Seçilen Metin:
ANA SAYFA             SURELER    KONULAR

 

BAKARA

21

 

يَا أَيُّهَا النَّاسُ اعْبُدُواْ رَبَّكُمُ الَّذِي خَلَقَكُمْ وَالَّذِينَ مِن قَبْلِكُمْ لَعَلَّكُمْ تَتَّقُونَ

 

21. Ey insanlar, sizi de sizden öncekileri de yaratan Rabbinize ibadet edin. Ta ki sakınasınız.

 

Ey İnsanlar İbadet Edin:

 

"Ey insanlar, sizi de sizden öncekileri de yaratan Rabbinize ibadet edin." Alkame ve Mücahid dedi ki: ''Ey insanlar" diye başlayan her bir ayet, Mekke'de inmiştir. ''Ey iman edenler" diye başlayan her bir ayet de Medine'de inmiştir.

Veri Satırları:

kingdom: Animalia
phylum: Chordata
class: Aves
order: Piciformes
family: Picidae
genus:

Alıştırma:
Seçilen metne göre şu soruları cevaplayın:
1. Metindeki ayet hangi sureye ait ve kaçıncı ayettir?
2. Ayetin Türkçe çevirisinde, ibadet edilmesi istenen Rabbin kimleri yarattığı söyleniyor?
3. Alkame ve Mücahid'e göre "Ey iman edenler" diye başlayan ayetler nerede inmiştir?
Girdiler, seçilen metinden farklı bir kaynaktan alınmıştır.

Yazılı Yanıt:
1. Ayet Bakara suresinin 21. ayetidir.
2. Rabbin hem "sizi" hem de "sizden öncekileri" yarattığı söyleniyor.
3. Bu ayetler Medine'de inmiştir.